Tha Kalman gain is a list, not a scalar here. So, try this (note that I put all variables in lower case, so minor changes):

cKalmanTimeLoop = Compile[
    {
       {y, _Real, 2}, 
       {x, _Real, 2}, 
       {a, _Real, 2}, 
       {b1, _Real,2}, 
       {ve, _Real}, 
       {vw, _Real, 2}, 
       {covb1, _Real, 2}
    },
    Module[
        { yhat, b, k, n, e, t, q, capk, covb, zscore},
        (************************************************************)
        (************************************************************)
        (**UPDATES THE KALMAN FILTER PARAMETERS FOR EACH TIMESTEP**)
        (************************************************************)
        (*X=k x n matrix of k prices data series for t=1,...,n;
          note that X(t)[[1,All]]=1 for all t;
          a=k x k State Transition matrix estimated in initialization;
          b=k x n matrix of state vectors b(t)={b1,...,bk},
          Ve= scalar price error variance,estimated in initialization;
          Vw=k x k state noise covariance matrix,estimated in initialization;
          Covb[[t]]=k x k state covariance matrix at time t=1,...,n;*)
        (***********************************************************) 
        {k, n} = Dimensions@x;
        capk = Table[0., {n}]; (* needs to be a vector of length n *)
        e = Table[0., {n}];
        q = Table[0., {n}];
        b = Table[0., {k}, {n}];
        covb = Table[0., {n}, {k}, {k}];
        b[[All, 1]] = b1;
        covb[[1]] = covb1;
        Do[
            (*************************************************)

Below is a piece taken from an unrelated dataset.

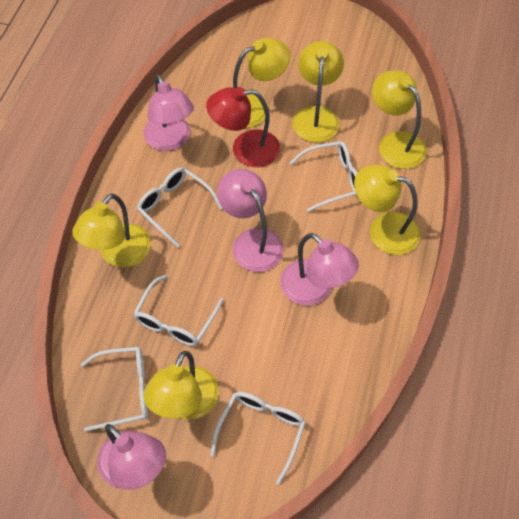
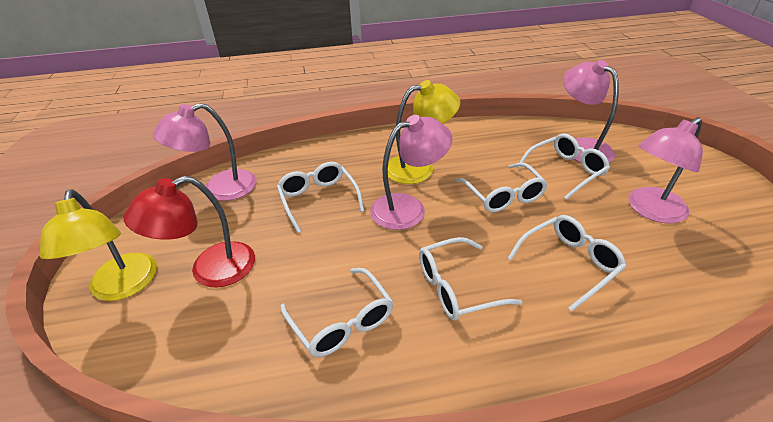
white glasses: 5 -> 6
yellow lamp: 6 -> 2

            (*update state prediction and state covariance matrix*)
            If[ t > 1,
                b[[All, t]] = a.b[[All, t - 1]];
                covb[[t]] = a.covb[[t - 1]].Transpose[a] + vw;
                covb[[t]] = DiagonalMatrix@Diagonal@covb[[t]];
            ];
            (*************************************************)
            (*Measurement Prediction Equation*)
            yhat = x[[All, t]].b[[All, t]];
            (*************************************************)
            (*Measurement Prediction Error*)
            e[[t]] = y[[t]] - yhat;
            (*************************************************)
            (*Measurement Covariance Prediction*)
            q[[t]] = x[[All, t]].covb[[t]].x[[All, t]] + ve;
            (*************************************************)
            (*Kalman Gain*)
            (* NOTE: THIS GIVES A LIST - NOT A SCALAR!!! *)
            capk = covb[[t]].x[[All, t]]/q[[t]];
            (*************************************************)
            (*State Update*)
            b[[All, t]] = b[[All, t]] + capk*e[[t]];
            (*************************************************)
            (*State Covariance Update*)
            covb[[t]] = covb[[t]] - DiagonalMatrix[capk*x[[All, t]]].covb[[t]];
            ,
            {t, 1, n}
       ];
       zscore = e/Sqrt[q];
       {b, covb, capk, e, q, zscore}
   ],
   {{covb,_Real,3}},
   Parallelization -> True, 
   CompilationTarget -> "C"
]

You can check with CompilePrint which needs the Package CompiledFunctionTools.